Abstract
We hypothesized that the associations between coffee intake and colorectal cancer (CRC) incidence might differ by immune cell densities in CRC tissue. Using the Nurses’ Health Study and the Health Professionals Follow-up Study, we examined the association of coffee intake with incidence of CRC classified by intraepithelial or stromal T-cell subset densities by multiplex immunofluorescence assay for CD3, CD4, CD8, CD45RO (PTPRC), and FOXP3. We applied an inverse probability-weighted Cox proportional hazardsregression model to control for selection bias and potential confounders. During follow-up of 133 924 participants (3 585 019 person-years), we documented 3161 incident CRC cases, including 908 CRC cases with available data on T-cell densities in tumor tissue. The association between coffee intake and CRC was not statistically significantly different by intraepithelial or stroma T-cell subset (Pheterogeneity > .38). Hence, there is no sufficient evidence for differential effect of coffee intake on incidence of CRC subtypes classified by T-cell infiltrates.
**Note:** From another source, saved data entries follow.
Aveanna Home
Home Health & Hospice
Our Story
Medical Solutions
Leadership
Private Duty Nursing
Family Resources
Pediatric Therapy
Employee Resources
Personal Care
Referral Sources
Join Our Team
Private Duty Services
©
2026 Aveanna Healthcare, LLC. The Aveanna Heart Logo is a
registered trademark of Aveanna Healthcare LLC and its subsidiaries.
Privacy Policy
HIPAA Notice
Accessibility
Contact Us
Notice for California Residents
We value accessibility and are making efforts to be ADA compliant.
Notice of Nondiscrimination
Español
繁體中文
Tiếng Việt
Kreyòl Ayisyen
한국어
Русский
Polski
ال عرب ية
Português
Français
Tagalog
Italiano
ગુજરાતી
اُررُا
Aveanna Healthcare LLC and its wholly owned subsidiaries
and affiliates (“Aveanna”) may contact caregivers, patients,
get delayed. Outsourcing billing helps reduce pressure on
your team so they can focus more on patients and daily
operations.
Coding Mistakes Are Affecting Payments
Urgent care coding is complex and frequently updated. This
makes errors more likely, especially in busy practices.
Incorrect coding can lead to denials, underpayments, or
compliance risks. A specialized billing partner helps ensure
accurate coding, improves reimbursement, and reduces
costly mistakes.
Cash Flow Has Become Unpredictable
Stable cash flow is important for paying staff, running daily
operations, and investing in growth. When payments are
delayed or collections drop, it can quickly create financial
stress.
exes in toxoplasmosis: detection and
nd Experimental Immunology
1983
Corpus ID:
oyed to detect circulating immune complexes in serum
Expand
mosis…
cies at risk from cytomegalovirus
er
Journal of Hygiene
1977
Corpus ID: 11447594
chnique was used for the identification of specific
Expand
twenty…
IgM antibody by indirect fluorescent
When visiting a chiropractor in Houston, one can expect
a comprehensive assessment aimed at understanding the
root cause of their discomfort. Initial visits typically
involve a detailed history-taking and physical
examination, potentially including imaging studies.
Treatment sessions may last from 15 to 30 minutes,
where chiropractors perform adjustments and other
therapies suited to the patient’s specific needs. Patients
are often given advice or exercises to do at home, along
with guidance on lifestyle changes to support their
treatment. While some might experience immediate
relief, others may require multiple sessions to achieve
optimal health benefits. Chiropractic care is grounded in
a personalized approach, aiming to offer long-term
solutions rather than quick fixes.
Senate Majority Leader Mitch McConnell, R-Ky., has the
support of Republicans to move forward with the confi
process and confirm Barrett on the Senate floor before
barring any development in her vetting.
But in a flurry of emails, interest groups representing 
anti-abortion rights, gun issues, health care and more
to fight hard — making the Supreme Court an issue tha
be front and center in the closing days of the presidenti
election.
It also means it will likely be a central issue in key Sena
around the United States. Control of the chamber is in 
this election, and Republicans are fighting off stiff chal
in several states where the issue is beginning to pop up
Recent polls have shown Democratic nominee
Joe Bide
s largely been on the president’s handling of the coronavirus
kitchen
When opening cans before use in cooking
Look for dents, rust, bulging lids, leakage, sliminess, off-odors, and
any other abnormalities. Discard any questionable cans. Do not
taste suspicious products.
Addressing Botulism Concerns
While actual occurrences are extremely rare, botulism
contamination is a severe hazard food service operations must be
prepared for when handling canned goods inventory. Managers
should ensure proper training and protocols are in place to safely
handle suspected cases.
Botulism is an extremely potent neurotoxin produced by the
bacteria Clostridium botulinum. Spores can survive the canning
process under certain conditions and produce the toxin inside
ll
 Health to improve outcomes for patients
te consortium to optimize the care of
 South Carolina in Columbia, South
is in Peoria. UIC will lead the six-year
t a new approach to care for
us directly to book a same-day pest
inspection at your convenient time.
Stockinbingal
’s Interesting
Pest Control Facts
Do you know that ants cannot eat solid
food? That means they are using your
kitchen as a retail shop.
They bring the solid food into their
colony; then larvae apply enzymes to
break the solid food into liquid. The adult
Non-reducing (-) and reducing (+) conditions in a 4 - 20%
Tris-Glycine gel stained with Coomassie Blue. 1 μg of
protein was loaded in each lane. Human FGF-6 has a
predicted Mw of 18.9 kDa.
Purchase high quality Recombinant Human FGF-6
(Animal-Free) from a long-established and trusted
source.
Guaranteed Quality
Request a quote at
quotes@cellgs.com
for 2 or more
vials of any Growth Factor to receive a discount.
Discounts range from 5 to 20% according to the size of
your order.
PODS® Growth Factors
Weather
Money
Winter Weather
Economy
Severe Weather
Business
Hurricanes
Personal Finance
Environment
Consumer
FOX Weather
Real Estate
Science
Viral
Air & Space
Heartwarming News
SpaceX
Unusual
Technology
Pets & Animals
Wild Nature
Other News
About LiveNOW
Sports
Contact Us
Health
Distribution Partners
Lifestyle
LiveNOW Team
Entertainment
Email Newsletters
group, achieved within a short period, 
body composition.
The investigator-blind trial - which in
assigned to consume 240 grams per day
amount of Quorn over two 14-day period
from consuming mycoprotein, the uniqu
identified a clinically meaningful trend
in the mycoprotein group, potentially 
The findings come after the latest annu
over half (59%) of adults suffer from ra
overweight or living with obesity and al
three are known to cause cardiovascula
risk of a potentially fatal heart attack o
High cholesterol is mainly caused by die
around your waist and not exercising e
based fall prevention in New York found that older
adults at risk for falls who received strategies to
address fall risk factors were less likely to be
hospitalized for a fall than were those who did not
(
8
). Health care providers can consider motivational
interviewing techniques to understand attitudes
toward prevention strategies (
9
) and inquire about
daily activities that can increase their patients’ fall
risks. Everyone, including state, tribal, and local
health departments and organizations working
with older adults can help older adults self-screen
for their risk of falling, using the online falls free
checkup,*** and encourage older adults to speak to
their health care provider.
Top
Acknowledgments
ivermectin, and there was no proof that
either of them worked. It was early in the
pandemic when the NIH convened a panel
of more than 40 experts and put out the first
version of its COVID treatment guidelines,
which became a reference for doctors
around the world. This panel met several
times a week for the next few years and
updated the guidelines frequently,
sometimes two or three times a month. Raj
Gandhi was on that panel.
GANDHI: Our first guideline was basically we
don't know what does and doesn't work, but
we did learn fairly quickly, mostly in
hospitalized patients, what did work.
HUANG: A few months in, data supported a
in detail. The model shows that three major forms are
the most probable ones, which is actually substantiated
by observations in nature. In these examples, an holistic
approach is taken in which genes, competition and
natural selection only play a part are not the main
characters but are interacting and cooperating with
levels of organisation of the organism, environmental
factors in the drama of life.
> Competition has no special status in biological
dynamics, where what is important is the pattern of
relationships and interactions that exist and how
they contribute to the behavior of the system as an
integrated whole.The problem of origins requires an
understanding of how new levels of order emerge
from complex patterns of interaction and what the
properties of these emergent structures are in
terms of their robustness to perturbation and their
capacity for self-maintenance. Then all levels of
Observational studies have found conflicting evidence on the association between coffee consumption and the incidence of colorectal cancer (CRC) (1). Coffee contains complex mixtures of biochemically active compounds, some of which, including polyphenols and caffeine, are suggested to influence adaptive immune responses (2-5). However, the human data linking coffee to immune cells in CRC are lacking. We hypothesized that the associations between coffee intake and CRC incidence might differ by T-cell response to CRC.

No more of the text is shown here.